Internally the building has undergone a variety of alterations. The original stair remains to the right of the entry but its timber structure and railing have been painted. On the top level large brackets which support the trusses are exposed, but the ceiling line is not original. A suspended ceiling comes down below the window heads on the ground floor.

== Heritage listing ==
St Stephens School was listed on the Queensland Heritage Register on 21 October 1992 having satisfied the following criteria.

The place is important in demonstrating the evolution or pattern of Queensland's history.

St Stephen's School is significant as evidence of the determination of the Catholic Church to develop its own system of education rather than accept the state's secular education policies.

The place is important because of its aesthetic significance.

St Stephen's School is representative of the imposing architectural style employed in late nineteenth century church schools.

St Stephen's School is an example of an inner city Gothic Revival school that is one of a group of ecclesiastical buildings prominent in this part of the city.

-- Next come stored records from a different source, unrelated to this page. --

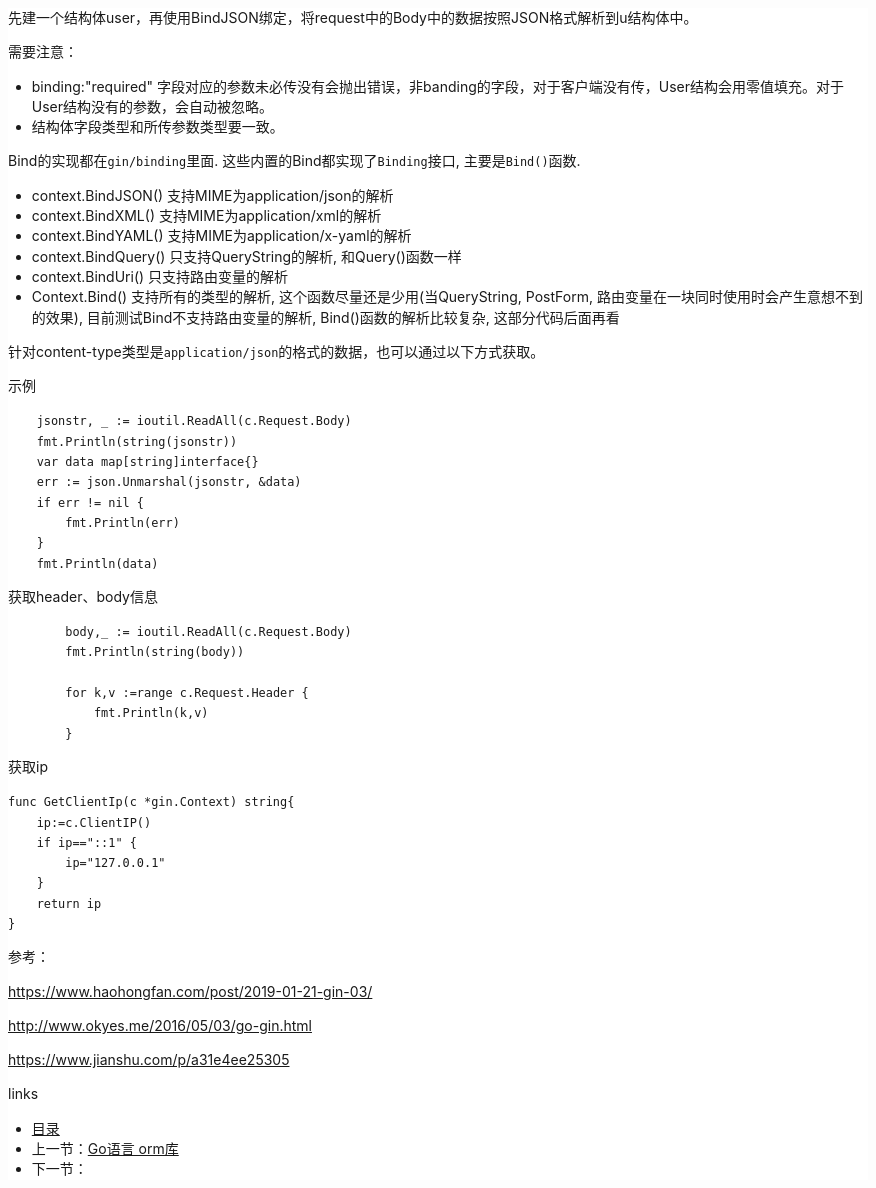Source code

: 先建一个结构体user，再使用BindJSON绑定，将request中的Body中的数据按照JSON格式解析到u结构体中。

需要注意：

- binding:"required"   字段对应的参数未必传没有会抛出错误，非banding的字段，对于客户端没有传，User结构会用零值填充。对于User结构没有的参数，会自动被忽略。
- 结构体字段类型和所传参数类型要一致。

Bind的实现都在`gin/binding`里面. 这些内置的Bind都实现了`Binding`接口, 主要是`Bind()`函数.

- context.BindJSON() 支持MIME为application/json的解析
- context.BindXML() 支持MIME为application/xml的解析
- context.BindYAML() 支持MIME为application/x-yaml的解析
- context.BindQuery() 只支持QueryString的解析, 和Query()函数一样
- context.BindUri() 只支持路由变量的解析
- Context.Bind() 支持所有的类型的解析, 这个函数尽量还是少用(当QueryString, PostForm, 路由变量在一块同时使用时会产生意想不到的效果), 目前测试Bind不支持路由变量的解析, Bind()函数的解析比较复杂, 这部分代码后面再看

针对content-type类型是`application/json`的格式的数据，也可以通过以下方式获取。

示例

```
	jsonstr, _ := ioutil.ReadAll(c.Request.Body)
	fmt.Println(string(jsonstr))
	var data map[string]interface{}
	err := json.Unmarshal(jsonstr, &data)
	if err != nil {
		fmt.Println(err)
	}
	fmt.Println(data)
```

获取header、body信息

```
		body,_ := ioutil.ReadAll(c.Request.Body)
		fmt.Println(string(body))

		for k,v :=range c.Request.Header {
			fmt.Println(k,v)
		}
```

获取ip

```
func GetClientIp(c *gin.Context) string{
	ip:=c.ClientIP()
	if ip=="::1" {
		ip="127.0.0.1"
	}
	return ip	
}
```

参考：

https://www.haohongfan.com/post/2019-01-21-gin-03/

http://www.okyes.me/2016/05/03/go-gin.html

https://www.jianshu.com/p/a31e4ee25305



links

- [目录](https://github.com/guyan0319/golang_development_notes/blob/master/zh/preface.md)
- 上一节：[Go语言 orm库](https://github.com/guyan0319/golang_development_notes/blob/master/zh/5.2.md)
- 下一节：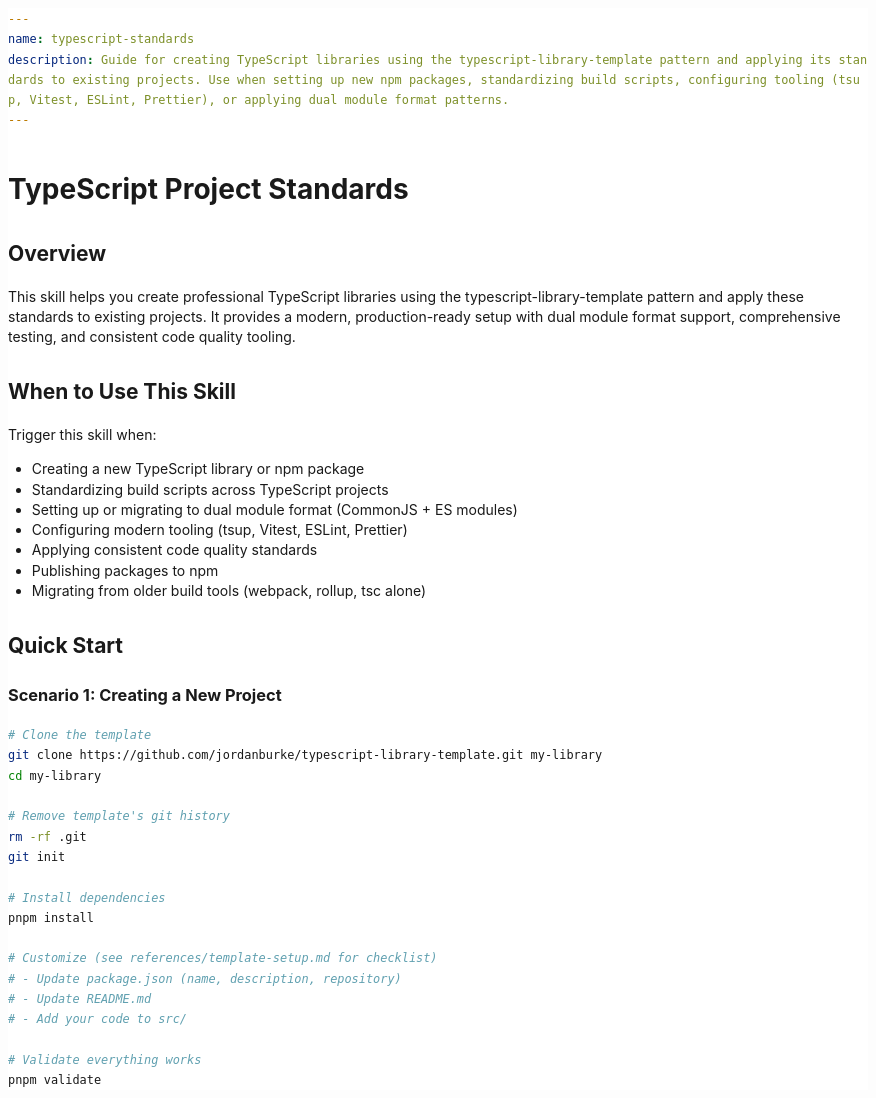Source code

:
 ```yaml
---
name: typescript-standards
description: Guide for creating TypeScript libraries using the typescript-library-template pattern and applying its standards to existing projects. Use when setting up new npm packages, standardizing build scripts, configuring tooling (tsup, Vitest, ESLint, Prettier), or applying dual module format patterns.
---
```


# TypeScript Project Standards

## Overview

This skill helps you create professional TypeScript libraries using the typescript-library-template pattern and apply these standards to existing projects. It provides a modern, production-ready setup with dual module format support, comprehensive testing, and consistent code quality tooling.

## When to Use This Skill

Trigger this skill when:

- Creating a new TypeScript library or npm package
- Standardizing build scripts across TypeScript projects
- Setting up or migrating to dual module format (CommonJS + ES modules)
- Configuring modern tooling (tsup, Vitest, ESLint, Prettier)
- Applying consistent code quality standards
- Publishing packages to npm
- Migrating from older build tools (webpack, rollup, tsc alone)

## Quick Start

### Scenario 1: Creating a New Project

```bash
# Clone the template
git clone https://github.com/jordanburke/typescript-library-template.git my-library
cd my-library

# Remove template's git history
rm -rf .git
git init

# Install dependencies
pnpm install

# Customize (see references/template-setup.md for checklist)
# - Update package.json (name, description, repository)
# - Update README.md
# - Add your code to src/

# Validate everything works
pnpm validate
```
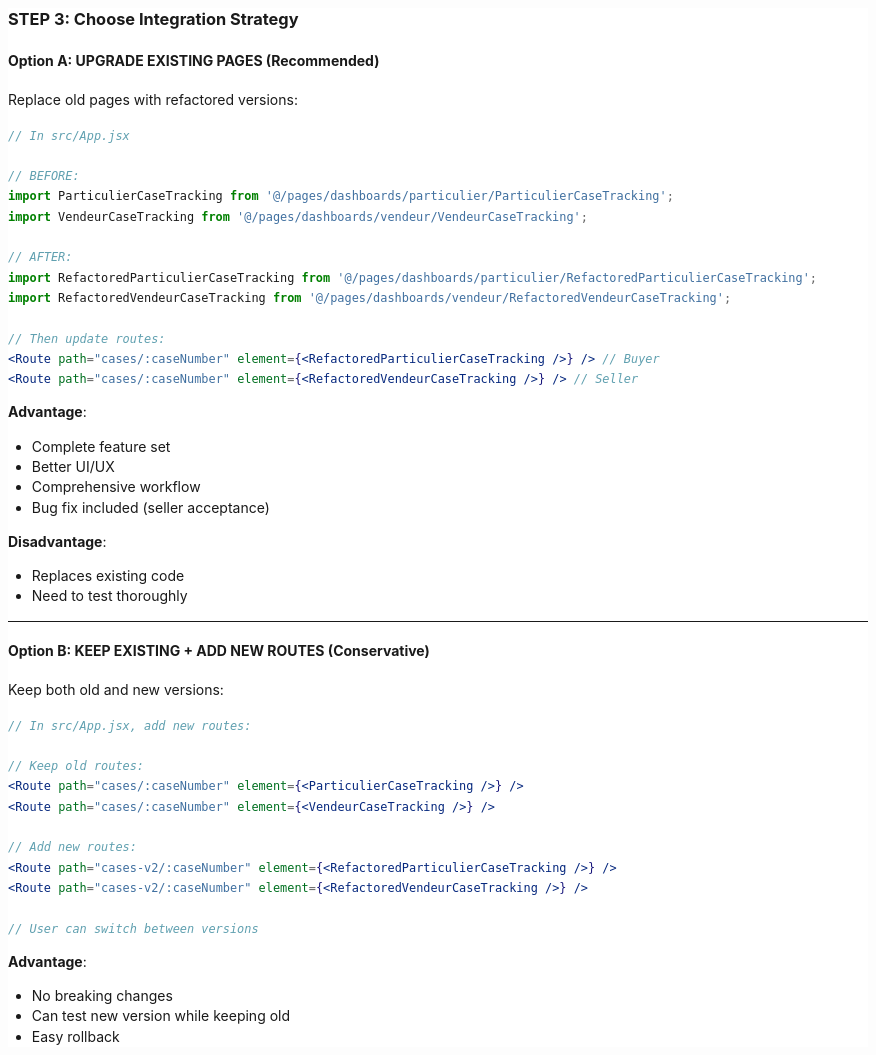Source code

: ### STEP 3: Choose Integration Strategy

#### Option A: UPGRADE EXISTING PAGES (Recommended)
Replace old pages with refactored versions:

```jsx
// In src/App.jsx

// BEFORE:
import ParticulierCaseTracking from '@/pages/dashboards/particulier/ParticulierCaseTracking';
import VendeurCaseTracking from '@/pages/dashboards/vendeur/VendeurCaseTracking';

// AFTER:
import RefactoredParticulierCaseTracking from '@/pages/dashboards/particulier/RefactoredParticulierCaseTracking';
import RefactoredVendeurCaseTracking from '@/pages/dashboards/vendeur/RefactoredVendeurCaseTracking';

// Then update routes:
<Route path="cases/:caseNumber" element={<RefactoredParticulierCaseTracking />} /> // Buyer
<Route path="cases/:caseNumber" element={<RefactoredVendeurCaseTracking />} /> // Seller
```

**Advantage**: 
- Complete feature set
- Better UI/UX
- Comprehensive workflow
- Bug fix included (seller acceptance)

**Disadvantage**:
- Replaces existing code
- Need to test thoroughly

---

#### Option B: KEEP EXISTING + ADD NEW ROUTES (Conservative)
Keep both old and new versions:

```jsx
// In src/App.jsx, add new routes:

// Keep old routes:
<Route path="cases/:caseNumber" element={<ParticulierCaseTracking />} />
<Route path="cases/:caseNumber" element={<VendeurCaseTracking />} />

// Add new routes:
<Route path="cases-v2/:caseNumber" element={<RefactoredParticulierCaseTracking />} />
<Route path="cases-v2/:caseNumber" element={<RefactoredVendeurCaseTracking />} />

// User can switch between versions
```

**Advantage**:
- No breaking changes
- Can test new version while keeping old
- Easy rollback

St Stephen's School is significant for its contribution, together with other buildings in this ecclesiastical group, to the Charlotte Street streetscape.

The place has a strong or special association with a particular community or cultural group for social, cultural or spiritual reasons.

St Stephen's School is significant for its association with the significant contribution of the Sisters of Mercy to Catholic education in Queensland and as a building held in high esteem by the Catholic community and the wider Brisbane public.